### PROBLEM
Nothing outside the stretch is wanted. Repeat exactly the lines of the listing below from the one that contains "G01X5878843Y-1034467D02*" through the one that contains "G01X6334198Y-1345928D01*", both ends included.

### DATA PROVIDED
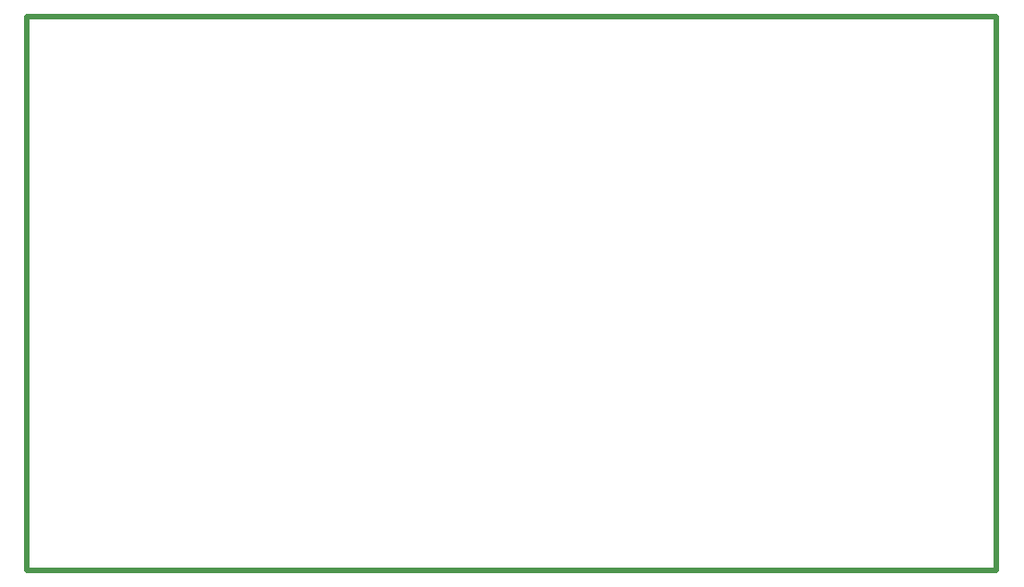
<source format=gm1>
G04*
G04 #@! TF.GenerationSoftware,Altium Limited,Altium Designer,21.1.1 (26)*
G04*
G04 Layer_Color=16711935*
%FSLAX25Y25*%
%MOIN*%
G70*
G04*
G04 #@! TF.SameCoordinates,E00B1EB5-E982-4F3D-9705-A7A521AA3BB6*
G04*
G04*
G04 #@! TF.FilePolarity,Positive*
G04*
G01*
G75*
%ADD11C,0.02000*%
D11*
X0Y0D02*
Y200000D01*
X350000D01*
Y0D02*
Y200000D01*
X0Y0D02*
X350000D01*
M02*

</source>
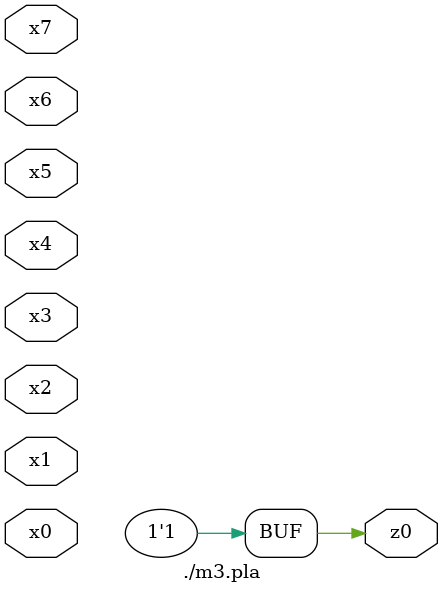
<source format=v>

module \./m3.pla  ( 
    x0, x1, x2, x3, x4, x5, x6, x7,
    z0  );
  input  x0, x1, x2, x3, x4, x5, x6, x7;
  output z0;
  assign z0 = 1'b1;
endmodule



</source>
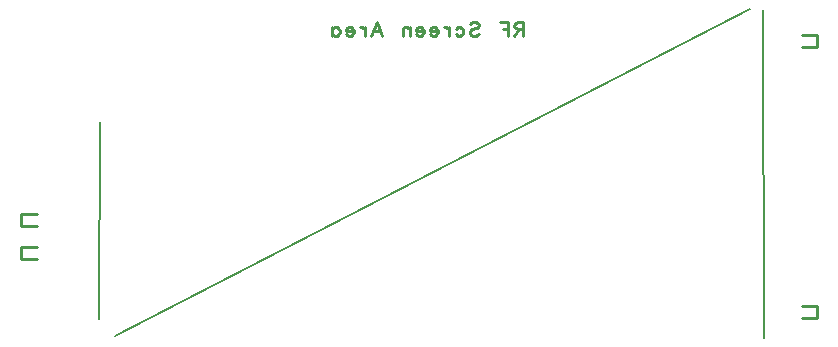
<source format=gbo>
G04 Layer: BottomSilkscreenLayer*
G04 EasyEDA Pro v2.1.51.8c9149c1.e57db4, 2024-04-09 19:57:42*
G04 Gerber Generator version 0.3*
G04 Scale: 100 percent, Rotated: No, Reflected: No*
G04 Dimensions in millimeters*
G04 Leading zeros omitted, absolute positions, 3 integers and 5 decimals*
%FSLAX35Y35*%
%MOMM*%
%ADD10C,0.254*%
%ADD11C,0.18288*%
G75*


G04 Text Start*
G54D10*
G01X3849916Y-1138678D02*
G01X3849916Y-1255264D01*
G01X3849916Y-1138678D02*
G01X3799878Y-1138678D01*
G01X3783114Y-1144012D01*
G01X3777780Y-1149600D01*
G01X3772192Y-1160776D01*
G01Y-1171952D01*
G01X3777780Y-1183128D01*
G01X3783114Y-1188462D01*
G01X3799878Y-1194050D01*
G01X3849916D01*
G01X3811054Y-1194050D02*
G01X3772192Y-1255264D01*
G01X3720122Y-1138678D02*
G01X3720122Y-1255264D01*
G01X3720122Y-1138678D02*
G01X3647986Y-1138678D01*
G01X3720122Y-1194050D02*
G01X3675672Y-1194050D01*
G01X3393732Y-1155188D02*
G01X3404654Y-1144012D01*
G01X3421418Y-1138678D01*
G01X3443770D01*
G01X3460280Y-1144012D01*
G01X3471456Y-1155188D01*
G01Y-1166364D01*
G01X3465868Y-1177540D01*
G01X3460280Y-1183128D01*
G01X3449104Y-1188462D01*
G01X3415830Y-1199638D01*
G01X3404654Y-1205226D01*
G01X3399320Y-1210814D01*
G01X3393732Y-1221990D01*
G01Y-1238500D01*
G01X3404654Y-1249676D01*
G01X3421418Y-1255264D01*
G01X3443770D01*
G01X3460280Y-1249676D01*
G01X3471456Y-1238500D01*
G01X3274860Y-1194050D02*
G01X3286036Y-1183128D01*
G01X3297212Y-1177540D01*
G01X3313976D01*
G01X3324898Y-1183128D01*
G01X3336074Y-1194050D01*
G01X3341662Y-1210814D01*
G01Y-1221990D01*
G01X3336074Y-1238500D01*
G01X3324898Y-1249676D01*
G01X3313976Y-1255264D01*
G01X3297212D01*
G01X3286036Y-1249676D01*
G01X3274860Y-1238500D01*
G01X3222790Y-1177540D02*
G01X3222790Y-1255264D01*
G01X3222790Y-1210814D02*
G01X3217202Y-1194050D01*
G01X3206026Y-1183128D01*
G01X3195104Y-1177540D01*
G01X3178340D01*
G01X3126270Y-1210814D02*
G01X3059468Y-1210814D01*
G01Y-1199638D01*
G01X3065056Y-1188462D01*
G01X3070644Y-1183128D01*
G01X3081820Y-1177540D01*
G01X3098584D01*
G01X3109506Y-1183128D01*
G01X3120682Y-1194050D01*
G01X3126270Y-1210814D01*
G01Y-1221990D01*
G01X3120682Y-1238500D01*
G01X3109506Y-1249676D01*
G01X3098584Y-1255264D01*
G01X3081820D01*
G01X3070644Y-1249676D01*
G01X3059468Y-1238500D01*
G01X3007398Y-1210814D02*
G01X2940596Y-1210814D01*
G01Y-1199638D01*
G01X2946184Y-1188462D01*
G01X2951772Y-1183128D01*
G01X2962948Y-1177540D01*
G01X2979712D01*
G01X2990634Y-1183128D01*
G01X3001810Y-1194050D01*
G01X3007398Y-1210814D01*
G01Y-1221990D01*
G01X3001810Y-1238500D01*
G01X2990634Y-1249676D01*
G01X2979712Y-1255264D01*
G01X2962948D01*
G01X2951772Y-1249676D01*
G01X2940596Y-1238500D01*
G01X2888526Y-1177540D02*
G01X2888526Y-1255264D01*
G01X2888526Y-1199638D02*
G01X2871762Y-1183128D01*
G01X2860840Y-1177540D01*
G01X2844076D01*
G01X2832900Y-1183128D01*
G01X2827312Y-1199638D01*
G01Y-1255264D01*
G01X2606332Y-1138678D02*
G01X2650782Y-1255264D01*
G01X2606332Y-1138678D02*
G01X2561882Y-1255264D01*
G01X2634018Y-1216402D02*
G01X2578646Y-1216402D01*
G01X2509812Y-1177540D02*
G01X2509812Y-1255264D01*
G01X2509812Y-1210814D02*
G01X2504224Y-1194050D01*
G01X2493048Y-1183128D01*
G01X2482126Y-1177540D01*
G01X2465362D01*
G01X2413292Y-1210814D02*
G01X2346490Y-1210814D01*
G01Y-1199638D01*
G01X2352078Y-1188462D01*
G01X2357666Y-1183128D01*
G01X2368842Y-1177540D01*
G01X2385606D01*
G01X2396528Y-1183128D01*
G01X2407704Y-1194050D01*
G01X2413292Y-1210814D01*
G01Y-1221990D01*
G01X2407704Y-1238500D01*
G01X2396528Y-1249676D01*
G01X2385606Y-1255264D01*
G01X2368842D01*
G01X2357666Y-1249676D01*
G01X2346490Y-1238500D01*
G01X2227618Y-1177540D02*
G01X2227618Y-1255264D01*
G01X2227618Y-1194050D02*
G01X2238794Y-1183128D01*
G01X2249970Y-1177540D01*
G01X2266734D01*
G01X2277656Y-1183128D01*
G01X2288832Y-1194050D01*
G01X2294420Y-1210814D01*
G01Y-1221990D01*
G01X2288832Y-1238500D01*
G01X2277656Y-1249676D01*
G01X2266734Y-1255264D01*
G01X2249970D01*
G01X2238794Y-1249676D01*
G01X2227618Y-1238500D01*
G04 Text End*

G04 PolygonModel Start*
G54D11*
G01X5878843Y-1034467D02*
G01X5888576Y-3808548D01*
G01X261358Y-1985761D02*
G01X257443Y-3653306D01*
G01X5764886Y-1023632D02*
G01X393882Y-3795870D01*
G54D10*
G01X-400604Y-2863042D02*
G01X-270604Y-2863042D01*
G01X-400604Y-2763042D02*
G01X-270604Y-2763042D01*
G01X-400604Y-2863042D02*
G01X-400604Y-2763042D01*
G01X6334198Y-1245928D02*
G01X6204198Y-1245928D01*
G01X6334198Y-1345928D02*
G01X6204198Y-1345928D01*
G01X6334198Y-1245928D02*
G01X6334198Y-1345928D01*
G01X-400604Y-3143464D02*
G01X-270604Y-3143464D01*
G01X-400604Y-3043464D02*
G01X-270604Y-3043464D01*
G01X-400604Y-3143464D02*
G01X-400604Y-3043464D01*
G01X6334198Y-3543160D02*
G01X6204198Y-3543160D01*
G01X6334198Y-3643160D02*
G01X6204198Y-3643160D01*
G01X6334198Y-3543160D02*
G01X6334198Y-3643160D01*
G04 PolygonModel End*

M02*

</source>
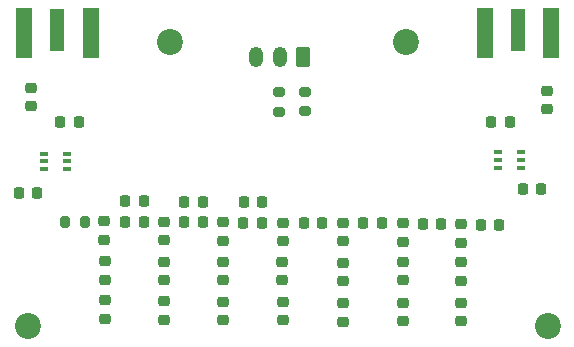
<source format=gbr>
%TF.GenerationSoftware,KiCad,Pcbnew,(6.0.1)*%
%TF.CreationDate,2022-02-11T18:02:55+00:00*%
%TF.ProjectId,Broadcast_Filter,42726f61-6463-4617-9374-5f46696c7465,rev?*%
%TF.SameCoordinates,Original*%
%TF.FileFunction,Soldermask,Top*%
%TF.FilePolarity,Negative*%
%FSLAX46Y46*%
G04 Gerber Fmt 4.6, Leading zero omitted, Abs format (unit mm)*
G04 Created by KiCad (PCBNEW (6.0.1)) date 2022-02-11 18:02:55*
%MOMM*%
%LPD*%
G01*
G04 APERTURE LIST*
G04 Aperture macros list*
%AMRoundRect*
0 Rectangle with rounded corners*
0 $1 Rounding radius*
0 $2 $3 $4 $5 $6 $7 $8 $9 X,Y pos of 4 corners*
0 Add a 4 corners polygon primitive as box body*
4,1,4,$2,$3,$4,$5,$6,$7,$8,$9,$2,$3,0*
0 Add four circle primitives for the rounded corners*
1,1,$1+$1,$2,$3*
1,1,$1+$1,$4,$5*
1,1,$1+$1,$6,$7*
1,1,$1+$1,$8,$9*
0 Add four rect primitives between the rounded corners*
20,1,$1+$1,$2,$3,$4,$5,0*
20,1,$1+$1,$4,$5,$6,$7,0*
20,1,$1+$1,$6,$7,$8,$9,0*
20,1,$1+$1,$8,$9,$2,$3,0*%
G04 Aperture macros list end*
%ADD10RoundRect,0.218750X-0.218750X-0.256250X0.218750X-0.256250X0.218750X0.256250X-0.218750X0.256250X0*%
%ADD11RoundRect,0.250000X0.350000X0.625000X-0.350000X0.625000X-0.350000X-0.625000X0.350000X-0.625000X0*%
%ADD12O,1.200000X1.750000*%
%ADD13RoundRect,0.225000X0.250000X-0.225000X0.250000X0.225000X-0.250000X0.225000X-0.250000X-0.225000X0*%
%ADD14RoundRect,0.225000X0.225000X0.250000X-0.225000X0.250000X-0.225000X-0.250000X0.225000X-0.250000X0*%
%ADD15RoundRect,0.218750X-0.256250X0.218750X-0.256250X-0.218750X0.256250X-0.218750X0.256250X0.218750X0*%
%ADD16R,1.270000X3.600000*%
%ADD17R,1.350000X4.200000*%
%ADD18C,2.200000*%
%ADD19RoundRect,0.200000X0.275000X-0.200000X0.275000X0.200000X-0.275000X0.200000X-0.275000X-0.200000X0*%
%ADD20RoundRect,0.200000X0.200000X0.275000X-0.200000X0.275000X-0.200000X-0.275000X0.200000X-0.275000X0*%
%ADD21RoundRect,0.225000X-0.225000X-0.250000X0.225000X-0.250000X0.225000X0.250000X-0.225000X0.250000X0*%
%ADD22R,0.650000X0.400000*%
%ADD23RoundRect,0.225000X-0.250000X0.225000X-0.250000X-0.225000X0.250000X-0.225000X0.250000X0.225000X0*%
G04 APERTURE END LIST*
D10*
%TO.C,L9*%
X121221000Y-118287900D03*
X122796000Y-118287900D03*
%TD*%
D11*
%TO.C,J2*%
X126333000Y-104232800D03*
D12*
X124333000Y-104232800D03*
X122333000Y-104232800D03*
%TD*%
D13*
%TO.C,C8*%
X114515500Y-126479700D03*
X114515500Y-124929700D03*
%TD*%
D14*
%TO.C,C5*%
X103797400Y-115722400D03*
X102247400Y-115722400D03*
%TD*%
D15*
%TO.C,L4*%
X114515500Y-118186200D03*
X114515500Y-119761200D03*
%TD*%
D13*
%TO.C,C1*%
X103276400Y-108382400D03*
X103276400Y-106832400D03*
%TD*%
D15*
%TO.C,L10*%
X124573900Y-118262400D03*
X124573900Y-119837400D03*
%TD*%
D16*
%TO.C,J3*%
X144500000Y-102000000D03*
D17*
X147325000Y-102200000D03*
X141675000Y-102200000D03*
%TD*%
D15*
%TO.C,L15*%
X134784700Y-121589800D03*
X134784700Y-123164800D03*
%TD*%
D13*
%TO.C,C10*%
X119493900Y-126530500D03*
X119493900Y-124980500D03*
%TD*%
D15*
%TO.C,L1*%
X109486300Y-118135400D03*
X109486300Y-119710400D03*
%TD*%
D18*
%TO.C,H2*%
X115000000Y-103000000D03*
%TD*%
%TO.C,H3*%
X135000000Y-103000000D03*
%TD*%
D10*
%TO.C,L3*%
X111238800Y-118211700D03*
X112813800Y-118211700D03*
%TD*%
D13*
%TO.C,C12*%
X124573900Y-126530500D03*
X124573900Y-124980500D03*
%TD*%
%TO.C,C14*%
X129679300Y-126657500D03*
X129679300Y-125107500D03*
%TD*%
D19*
%TO.C,R1*%
X126466600Y-108825800D03*
X126466600Y-107175800D03*
%TD*%
D15*
%TO.C,L17*%
X139661500Y-121640600D03*
X139661500Y-123215600D03*
%TD*%
D20*
%TO.C,R3*%
X107822100Y-118237100D03*
X106172100Y-118237100D03*
%TD*%
D15*
%TO.C,L11*%
X124548500Y-121589800D03*
X124548500Y-123164800D03*
%TD*%
D19*
%TO.C,R2*%
X124231400Y-108888800D03*
X124231400Y-107238800D03*
%TD*%
D15*
%TO.C,L16*%
X139686900Y-118389400D03*
X139686900Y-119964400D03*
%TD*%
D16*
%TO.C,J1*%
X105500000Y-102000000D03*
D17*
X108325000Y-102200000D03*
X102675000Y-102200000D03*
%TD*%
D15*
%TO.C,L5*%
X114515500Y-121564400D03*
X114515500Y-123139400D03*
%TD*%
D14*
%TO.C,C13*%
X127888900Y-118313300D03*
X126338900Y-118313300D03*
%TD*%
D15*
%TO.C,L2*%
X109511700Y-121513700D03*
X109511700Y-123088700D03*
%TD*%
D10*
%TO.C,L6*%
X116217200Y-118237100D03*
X117792200Y-118237100D03*
%TD*%
D13*
%TO.C,C3*%
X109511700Y-126403600D03*
X109511700Y-124853600D03*
%TD*%
D21*
%TO.C,C7*%
X144919400Y-115443000D03*
X146469400Y-115443000D03*
%TD*%
D14*
%TO.C,C6*%
X112801300Y-116459100D03*
X111251300Y-116459100D03*
%TD*%
D13*
%TO.C,C16*%
X134784700Y-126632100D03*
X134784700Y-125082100D03*
%TD*%
D22*
%TO.C,U2*%
X142814000Y-112329200D03*
X142814000Y-112979200D03*
X142814000Y-113629200D03*
X144714000Y-113629200D03*
X144714000Y-112979200D03*
X144714000Y-112329200D03*
%TD*%
D18*
%TO.C,H1*%
X147000000Y-127000000D03*
%TD*%
D14*
%TO.C,C17*%
X137998100Y-118414900D03*
X136448100Y-118414900D03*
%TD*%
D15*
%TO.C,L13*%
X129653900Y-121666000D03*
X129653900Y-123241000D03*
%TD*%
D23*
%TO.C,C20*%
X146964400Y-107124200D03*
X146964400Y-108674200D03*
%TD*%
D14*
%TO.C,C9*%
X117805100Y-116484500D03*
X116255100Y-116484500D03*
%TD*%
D15*
%TO.C,L14*%
X134733900Y-118338600D03*
X134733900Y-119913600D03*
%TD*%
D21*
%TO.C,C2*%
X105752600Y-109753400D03*
X107302600Y-109753400D03*
%TD*%
D15*
%TO.C,L12*%
X129653900Y-118287800D03*
X129653900Y-119862800D03*
%TD*%
D18*
%TO.C,H4*%
X103000000Y-127000000D03*
%TD*%
D14*
%TO.C,C4*%
X143802400Y-109728000D03*
X142252400Y-109728000D03*
%TD*%
D22*
%TO.C,U1*%
X106283800Y-113730800D03*
X106283800Y-113080800D03*
X106283800Y-112430800D03*
X104383800Y-112430800D03*
X104383800Y-113080800D03*
X104383800Y-113730800D03*
%TD*%
D14*
%TO.C,C19*%
X142925700Y-118440300D03*
X141375700Y-118440300D03*
%TD*%
D15*
%TO.C,L8*%
X119493900Y-121589800D03*
X119493900Y-123164800D03*
%TD*%
D14*
%TO.C,C15*%
X132943500Y-118338700D03*
X131393500Y-118338700D03*
%TD*%
%TO.C,C11*%
X122808900Y-116484500D03*
X121258900Y-116484500D03*
%TD*%
D15*
%TO.C,L7*%
X119493900Y-118237000D03*
X119493900Y-119812000D03*
%TD*%
D13*
%TO.C,C18*%
X139661500Y-126632100D03*
X139661500Y-125082100D03*
%TD*%
M02*

</source>
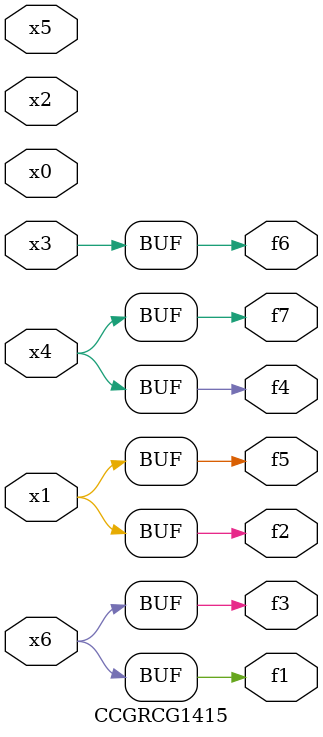
<source format=v>
module CCGRCG1415(
	input x0, x1, x2, x3, x4, x5, x6,
	output f1, f2, f3, f4, f5, f6, f7
);
	assign f1 = x6;
	assign f2 = x1;
	assign f3 = x6;
	assign f4 = x4;
	assign f5 = x1;
	assign f6 = x3;
	assign f7 = x4;
endmodule

</source>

### SOLUTION TO THE PROBLEM
G01X5878843Y-1034467D02*
G01X5888576Y-3808548D01*
G01X261358Y-1985761D02*
G01X257443Y-3653306D01*
G01X5764886Y-1023632D02*
G01X393882Y-3795870D01*
G54D10*
G01X-400604Y-2863042D02*
G01X-270604Y-2863042D01*
G01X-400604Y-2763042D02*
G01X-270604Y-2763042D01*
G01X-400604Y-2863042D02*
G01X-400604Y-2763042D01*
G01X6334198Y-1245928D02*
G01X6204198Y-1245928D01*
G01X6334198Y-1345928D02*
G01X6204198Y-1345928D01*
G01X6334198Y-1245928D02*
G01X6334198Y-1345928D01*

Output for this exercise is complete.